America’s largest oil refinery is now fully owned by Saudi Arabia.
Saudi Aramco, the kingdom’s state-owned oil behemoth, took 100% control of the sprawling Port Arthur refinery in Texas on Monday, completing a deal that was first announced last year.
Port Arthur is considered the crown jewel of the US refinery system. The Gulf Coast facility can process 600,000 barrels of oil per day, making it the largest refinery in North America.
Aramco previously owned 50% of Port Arthur through a joint venture co-owned with Royal Dutch Shell () called Motiva Enterprises.
But the two oil giants had a rocky relationship and reached a deal in March 2016 to separate their assets. Shell put out a statement on Monday confirming the “completion” of that break-up.
In addition to Port Arthur, Aramco is acquiring full ownership of 24 distribution terminals. Aramco also gets the exclusive right to sell Shell-branded gasoline and diesel in Georgia, North Carolina, South Carolina, Virginia, Maryland, the eastern half of Texas and the majority of Florida.
Aramco’s deal allows the oil giant to shore up one of its best customers — the US — ahead of next year’s planned IPO. Now that it controls the largest American refinery, Aramco can send more Saudi crude into the US for refining to sell to North American drivers.
Saudi Arabia is already America’s second-largest source of crude, behind only Canada. The US imported 1.3 million barrels of Saudi crude a day in February, up 32% from last year, according to the Energy Information Administration.

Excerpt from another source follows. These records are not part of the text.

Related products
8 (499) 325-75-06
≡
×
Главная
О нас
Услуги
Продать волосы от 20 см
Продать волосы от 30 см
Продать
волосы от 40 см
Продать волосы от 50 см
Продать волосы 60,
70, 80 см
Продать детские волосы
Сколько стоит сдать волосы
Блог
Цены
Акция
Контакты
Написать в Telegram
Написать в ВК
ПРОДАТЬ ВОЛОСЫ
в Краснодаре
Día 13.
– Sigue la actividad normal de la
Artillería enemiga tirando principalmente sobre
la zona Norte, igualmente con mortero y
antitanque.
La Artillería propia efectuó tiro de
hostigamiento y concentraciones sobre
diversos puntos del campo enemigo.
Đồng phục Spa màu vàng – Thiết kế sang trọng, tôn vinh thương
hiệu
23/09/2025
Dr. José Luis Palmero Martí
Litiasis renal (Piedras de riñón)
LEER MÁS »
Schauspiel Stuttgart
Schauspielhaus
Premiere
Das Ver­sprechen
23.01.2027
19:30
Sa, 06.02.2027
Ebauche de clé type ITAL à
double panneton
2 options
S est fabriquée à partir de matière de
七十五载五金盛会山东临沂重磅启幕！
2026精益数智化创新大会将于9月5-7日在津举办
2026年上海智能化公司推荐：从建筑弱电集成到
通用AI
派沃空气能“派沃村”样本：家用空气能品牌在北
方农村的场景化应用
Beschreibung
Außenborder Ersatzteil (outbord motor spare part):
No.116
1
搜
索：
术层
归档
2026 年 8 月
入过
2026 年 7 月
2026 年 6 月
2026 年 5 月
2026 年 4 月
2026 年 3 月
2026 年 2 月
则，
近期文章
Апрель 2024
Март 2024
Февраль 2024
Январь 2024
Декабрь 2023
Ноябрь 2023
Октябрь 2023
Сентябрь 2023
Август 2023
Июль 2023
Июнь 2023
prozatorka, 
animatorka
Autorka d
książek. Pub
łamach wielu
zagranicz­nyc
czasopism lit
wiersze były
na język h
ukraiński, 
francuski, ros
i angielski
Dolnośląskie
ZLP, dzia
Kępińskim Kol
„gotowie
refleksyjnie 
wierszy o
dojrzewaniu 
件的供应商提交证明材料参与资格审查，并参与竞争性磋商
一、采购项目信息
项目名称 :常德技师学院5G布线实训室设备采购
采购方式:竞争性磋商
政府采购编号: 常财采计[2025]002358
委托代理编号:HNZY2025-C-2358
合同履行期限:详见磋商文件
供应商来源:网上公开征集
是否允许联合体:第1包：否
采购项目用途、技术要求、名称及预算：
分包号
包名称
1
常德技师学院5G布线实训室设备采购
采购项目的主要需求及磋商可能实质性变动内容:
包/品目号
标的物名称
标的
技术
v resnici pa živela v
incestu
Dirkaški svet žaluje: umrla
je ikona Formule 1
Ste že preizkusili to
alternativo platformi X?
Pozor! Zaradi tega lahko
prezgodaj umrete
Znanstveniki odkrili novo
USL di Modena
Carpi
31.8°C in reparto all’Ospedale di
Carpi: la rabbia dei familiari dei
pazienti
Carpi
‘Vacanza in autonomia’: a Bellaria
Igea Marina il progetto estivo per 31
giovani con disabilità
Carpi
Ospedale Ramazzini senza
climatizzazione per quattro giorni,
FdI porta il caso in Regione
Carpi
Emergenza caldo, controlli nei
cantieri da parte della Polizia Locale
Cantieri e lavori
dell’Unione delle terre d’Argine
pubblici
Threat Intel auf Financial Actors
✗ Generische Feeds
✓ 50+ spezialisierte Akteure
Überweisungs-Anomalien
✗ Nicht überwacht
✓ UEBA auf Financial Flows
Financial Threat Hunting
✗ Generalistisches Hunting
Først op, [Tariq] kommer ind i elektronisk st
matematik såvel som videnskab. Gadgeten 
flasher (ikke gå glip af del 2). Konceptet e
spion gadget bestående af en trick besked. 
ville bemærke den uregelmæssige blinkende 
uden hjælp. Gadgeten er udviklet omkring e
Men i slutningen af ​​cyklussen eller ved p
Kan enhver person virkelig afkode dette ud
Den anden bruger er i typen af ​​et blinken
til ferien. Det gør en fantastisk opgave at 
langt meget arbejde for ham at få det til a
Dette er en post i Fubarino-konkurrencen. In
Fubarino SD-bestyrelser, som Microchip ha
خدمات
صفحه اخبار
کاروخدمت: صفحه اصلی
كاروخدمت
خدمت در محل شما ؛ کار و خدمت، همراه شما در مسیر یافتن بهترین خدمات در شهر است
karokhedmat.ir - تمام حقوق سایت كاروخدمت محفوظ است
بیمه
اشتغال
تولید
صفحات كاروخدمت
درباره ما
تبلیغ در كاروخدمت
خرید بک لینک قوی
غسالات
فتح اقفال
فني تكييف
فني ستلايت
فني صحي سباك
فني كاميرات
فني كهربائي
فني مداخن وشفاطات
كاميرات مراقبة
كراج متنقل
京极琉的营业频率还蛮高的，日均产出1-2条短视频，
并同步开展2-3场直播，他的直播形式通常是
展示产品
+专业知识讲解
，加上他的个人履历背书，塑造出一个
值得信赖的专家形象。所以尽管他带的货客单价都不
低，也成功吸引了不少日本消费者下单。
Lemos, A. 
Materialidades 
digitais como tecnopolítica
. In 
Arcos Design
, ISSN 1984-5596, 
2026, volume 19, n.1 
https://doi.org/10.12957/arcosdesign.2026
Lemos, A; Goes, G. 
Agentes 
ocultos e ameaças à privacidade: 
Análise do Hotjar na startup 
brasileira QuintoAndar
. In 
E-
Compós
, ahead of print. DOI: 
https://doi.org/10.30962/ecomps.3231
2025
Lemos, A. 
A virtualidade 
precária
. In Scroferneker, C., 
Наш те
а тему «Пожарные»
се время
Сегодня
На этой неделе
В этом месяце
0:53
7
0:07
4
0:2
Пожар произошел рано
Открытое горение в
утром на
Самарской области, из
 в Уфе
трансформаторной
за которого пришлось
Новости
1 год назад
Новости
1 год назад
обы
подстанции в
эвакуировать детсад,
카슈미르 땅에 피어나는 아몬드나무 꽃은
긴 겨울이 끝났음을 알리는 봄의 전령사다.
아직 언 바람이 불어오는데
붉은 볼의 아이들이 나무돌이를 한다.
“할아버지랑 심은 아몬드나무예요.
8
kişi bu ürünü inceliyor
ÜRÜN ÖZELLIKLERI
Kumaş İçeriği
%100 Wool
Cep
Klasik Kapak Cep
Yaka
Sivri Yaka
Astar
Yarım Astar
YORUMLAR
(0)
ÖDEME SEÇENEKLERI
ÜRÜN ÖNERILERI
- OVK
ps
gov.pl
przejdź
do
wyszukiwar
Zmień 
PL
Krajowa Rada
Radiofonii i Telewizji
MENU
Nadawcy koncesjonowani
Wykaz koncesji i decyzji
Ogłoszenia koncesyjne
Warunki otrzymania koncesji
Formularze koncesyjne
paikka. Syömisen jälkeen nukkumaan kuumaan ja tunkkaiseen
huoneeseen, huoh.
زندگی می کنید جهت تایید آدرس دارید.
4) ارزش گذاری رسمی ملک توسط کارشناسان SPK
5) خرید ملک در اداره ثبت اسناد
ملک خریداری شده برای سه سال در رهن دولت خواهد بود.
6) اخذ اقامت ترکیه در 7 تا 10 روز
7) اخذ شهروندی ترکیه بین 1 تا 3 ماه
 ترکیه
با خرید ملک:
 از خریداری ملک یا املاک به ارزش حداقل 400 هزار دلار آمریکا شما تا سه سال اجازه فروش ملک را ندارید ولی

Saudi Arabia is hoping the Aramco IPO will be valued at a stunning $2 trillion. The kingdom continues to grapple with low oil prices and a bloated budget, making it critical that the Aramco IPO goes off without a hitch. Saudi Arabia, the largest oil exporter in the world, dramatically slashed taxes on Aramco in March in an effort to quell concern about the oil giant’s valuation.
Even as Saudi Arabia extends its reach in the US, the Trump administration has pushed for American energy independence by unleashing the domestic energy industry. Trump said in a May 2016 speech that he wants to bring about independence from “our foes and the oil cartels.”
Trump also threatened before he was elected to halt imports of oil from Saudi Arabia and other Arab countries if they didn’t commit ground troops to fight ISIS.
After Trump was elected, Saudi energy minister Khalid al-Falih later warned that blocking the kingdom’s crude could backfire.
“Trump will see the benefits and I think the oil industry will also be advising him accordingly that blocking trade in any product is not healthy,” Falih told the Financial Times in November.
Despite that rhetoric, relations between the US and Saudi Arabia appear to have improved under Trump. Saudi Arabia’s powerful deputy crown prince Mohammed bin Salman met with Trump in the Oval Office in March, a meeting heralded by the kingdom as an “historic turning point” between the two countries.